My requirement is to filter XML based on some conditions.
For reference I am providing a dummy XML:
<TRADEEXT>
<TRADE origin = "AB" ref = "1" version = "1"/>
<TRADE origin = "AB" ref = "1" version = "2"/>
<TRADE origin = "ABC" ref = "1" version = "1"/>
</TRADEEXT>
Now the filter conditions are as follows :
Only those TRADES must be selected which have origin = "AB"
After applying first condition, make sure to choose only those TRADES which have highest version based on ref(group by ref)
So the resultant XML with filtered TRADES must look like
<TRADEEXT>
<TRADE origin = "AB" ref = "1" version = "2"/>
</TRADEEXT>
I managed to filter the TRADES whose origin is "AB" as mentioned in below code. But i am not able to filter the TRADES based on highest version for a given ref.
#!/usr/bin/perl
use strict;
use warnings;
use XML::Twig;
my $twig = new XML::Twig( twig_handlers => { TRADE => \&TRADE } );
$twig->parsefile('1513.xml');
$twig->set_pretty_print('indented');
$twig->print_to_file('out.xml');
sub TRADE {
my ($twig, $TRADE) = @_;
foreach my $c ($TRADE) {
$c->cut($TRADE) unless $c->att('origin') eq "AB";
}
}
Any hint will be highly appreciated.
The clearest way to do this is to take two passes through the XML data: the first to find the maximum version
for each ref
, and the second to remove anything elements that have a version less than the maximum.

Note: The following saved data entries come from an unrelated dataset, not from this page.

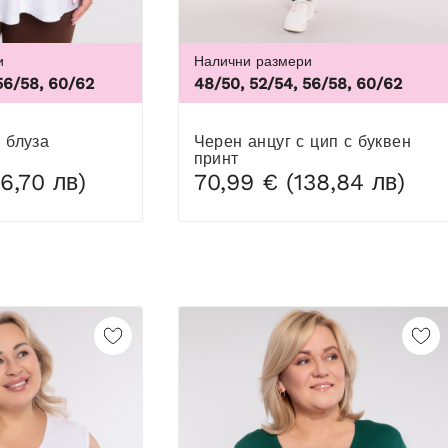
и
Налични размери
3X
56/58, 60/62
48/50, 52/54, 56/58, 60/62
а блуза
Черен анцуг с цип с буквен
принт
6,70 лв)
70,99 € (138,84 лв)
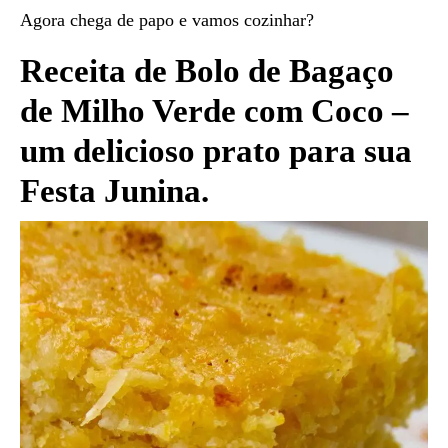
Agora chega de papo e vamos cozinhar?
Receita de Bolo de Bagaço
de Milho Verde com Coco –
um delicioso prato para sua
Festa Junina.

This program uses the TRADE
twig handler to build a hash %max_version
of maximum versions per ref
. It doesn't affect the parsing of the data at all.
Then a for
loop scans through all TRADE
children of the root element TRADEEXT
, using delete
to remove all those that have a version other than the maximum.
use strict;
use warnings;
use XML::Twig 3.48;
my $twig = new XML::Twig(
twig_handlers => { '/TRADEEXT/TRADE' => \&trade_handler },
att_accessors => [ qw/ origin ref version / ],
pretty_print => 'indented',
);
my %max_version;
$twig->parsefile('1513.xml');
for my $trade ($twig->root->children('TRADE')) {
my ($ref, $version) = ($trade->ref, $trade->version);
$trade->delete unless $version eq $max_version{$ref};
}
$twig->print_to_file('out.xml');
sub trade_handler {
my ($twig, $trade) = @_;
if ( $trade->origin eq 'AB' ) {
my ($ref, $version) = ($trade->ref, $trade->version);
unless (exists $max_version{$ref} and $max_version{$ref} >= $version) {
$max_version{$ref} = $version;
}
}
1;
}
output
<TRADEEXT>
<TRADE origin="AB" ref="1" version="2"/>
</TRADEEXT>